For permeabilization, add 300 microliters of 0.25%Triton X-100 in PBS and incubate for 30 minutes. Following washing with PBS, pipette 300 microliters of 3%bovine serum albumin in PBS in both chambers and incubate for one hour. For immunofluorescent staining, prepare 50 microliters of antibody solutions using 3%BSA for each membrane using appropriate dilution ratios.
To access the cells within the Biochip, make an exact cut across the outside of the cavity and remove the bonding foil. Using a scalpel, cut the membrane out by removing the edges sealed to the Biochip. After dividing the membrane into two pieces, collect the membrane pieces with a tweezer and place them on a microscopic slide for staining.

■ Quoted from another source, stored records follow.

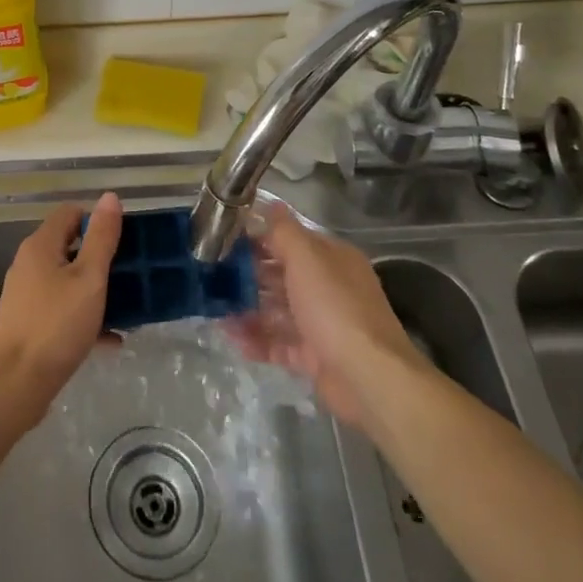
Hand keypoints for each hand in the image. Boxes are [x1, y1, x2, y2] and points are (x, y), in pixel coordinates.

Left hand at [0, 192, 123, 420]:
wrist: (15, 385)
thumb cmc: (56, 326)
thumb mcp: (89, 279)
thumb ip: (101, 238)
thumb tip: (109, 197)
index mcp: (41, 245)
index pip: (70, 213)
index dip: (97, 220)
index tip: (123, 242)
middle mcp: (29, 263)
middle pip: (69, 246)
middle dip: (100, 258)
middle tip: (130, 274)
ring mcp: (26, 294)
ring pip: (67, 280)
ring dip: (96, 290)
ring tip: (126, 308)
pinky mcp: (27, 322)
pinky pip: (61, 308)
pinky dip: (84, 316)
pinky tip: (110, 339)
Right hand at [229, 202, 424, 428]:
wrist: (369, 377)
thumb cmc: (335, 307)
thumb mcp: (307, 259)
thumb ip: (284, 232)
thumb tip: (271, 204)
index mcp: (331, 259)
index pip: (290, 241)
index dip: (258, 239)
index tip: (225, 242)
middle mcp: (328, 287)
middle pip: (281, 276)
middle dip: (248, 277)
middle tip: (212, 278)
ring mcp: (321, 324)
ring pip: (277, 311)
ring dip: (248, 310)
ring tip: (215, 311)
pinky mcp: (314, 357)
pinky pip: (280, 344)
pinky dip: (257, 341)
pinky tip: (232, 338)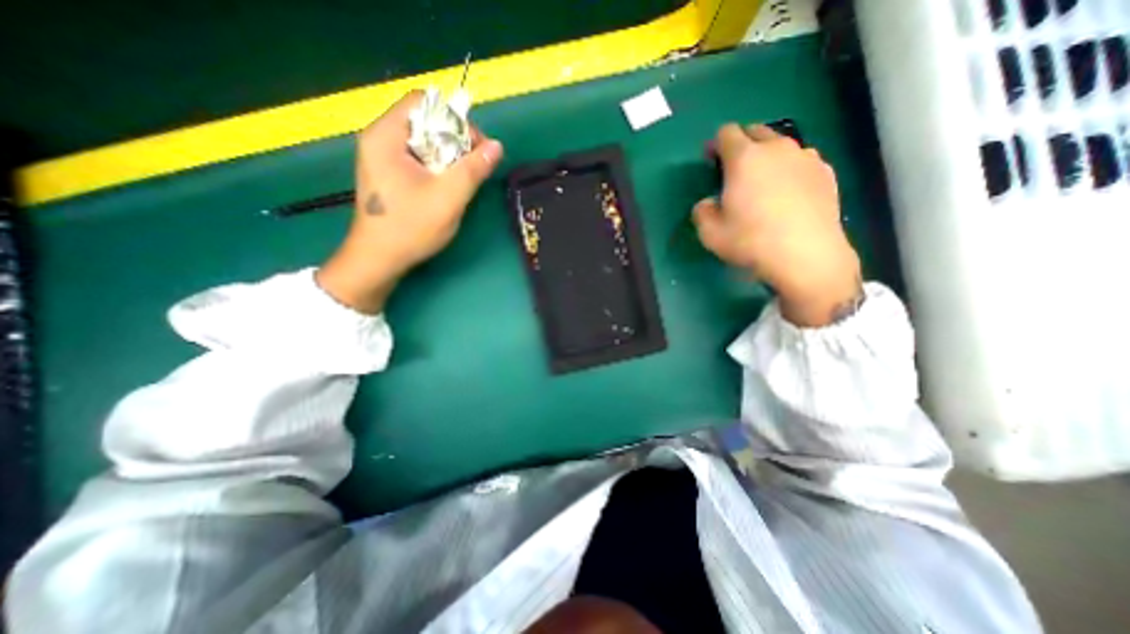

Add 50 microliters of antibody solution to each membrane piece and incubate overnight at four degrees Celsius, protecting from light. After washing the membrane thrice with PBS, add a drop of mounting medium on the labeled slide and place the corresponding membrane. Add a drop of the mounting medium on the top of the membrane and place a cover glass.
Immunofluorescence staining of human umbilical vein endothelial cells revealed morphological alterations and marker protein expression after 14 days of co-culture. On the vascular side, VE-cadherin expression at endothelial cell borders suggested confluency and endothelial barrier formation. The epithelial side was assessed for E-cadherin and surfactant protein A expression, indicating alveolar epithelial integrity and function.